ULM dan PLN Kolaborasi Dorong Mahasiswi Jadi Perempuan Tangguh di Sektor Energi
Banjarbaru, 21 April 2025 – Universitas Lambung Mangkurat (ULM) melalui Fakultas Teknik menjadi tuan rumah kegiatan “Srikandi PLN Goes to Campus – Women Empowerment Talkshow“, sebuah inisiatif dari PT PLN (Persero) UIP3B Kalimantan dalam rangka memperingati Hari Kartini dan mendorong pemberdayaan perempuan di sektor ketenagalistrikan.
Acara ini mendapat sambutan antusias dari para mahasiswi ULM. Dekan Fakultas Teknik ULM, Prof. Dr. Ir. Iphan Fitrian Radam, menyampaikan apresiasinya terhadap langkah PLN dalam menginspirasi perempuan muda untuk berani mengambil peran di dunia teknik yang selama ini dikenal maskulin.
“Kami sangat mengapresiasi kegiatan ini. Mahasiswi bisa melihat langsung bahwa peluang berkarier di sektor teknik sangat terbuka, tanpa batasan gender,” ujar Prof. Iphan. Ia juga berharap agar kerja sama seperti ini dapat terus dikembangkan sebagai bagian dari transformasi pendidikan dan pemberdayaan perempuan di Indonesia.
Dalam sambutannya, Puji Astuti, Wakil Champion Srikandi PLN UIP3B Kalimantan, menegaskan bahwa kegiatan ini bukan sekadar ajang perkenalan, tetapi ruang inspiratif untuk menghubungkan kampus dengan dunia kerja.
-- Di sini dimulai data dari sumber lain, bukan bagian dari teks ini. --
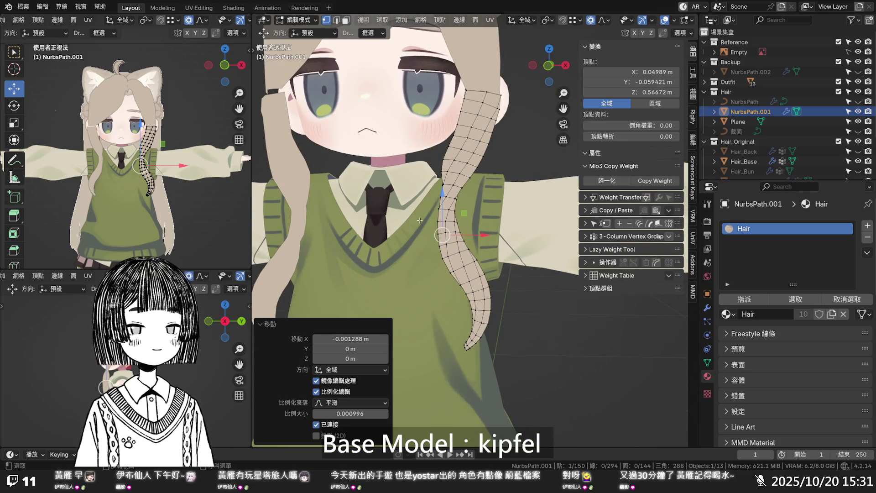
{"action": "key", "text": "KP_1"}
Ia memperkenalkan komunitas Srikandi PLN sebagai wadah pemberdayaan perempuan di lingkungan PLN.
“Kami ingin menunjukkan bahwa perempuan tidak hanya mampu berkontribusi, tetapi juga bisa memimpin di sektor energi,” jelasnya.
Puji menambahkan, saat ini perempuan di PLN telah aktif di berbagai lini penting, mulai dari perencanaan sistem kelistrikan hingga transformasi digital. Banyak di antaranya telah menduduki posisi strategis di tingkat manajerial bahkan direksi.
“Keberhasilan ini berkat dukungan sistem yang inklusif dan komitmen kuat perusahaan untuk menciptakan ruang kerja yang aman dan setara,” tambahnya.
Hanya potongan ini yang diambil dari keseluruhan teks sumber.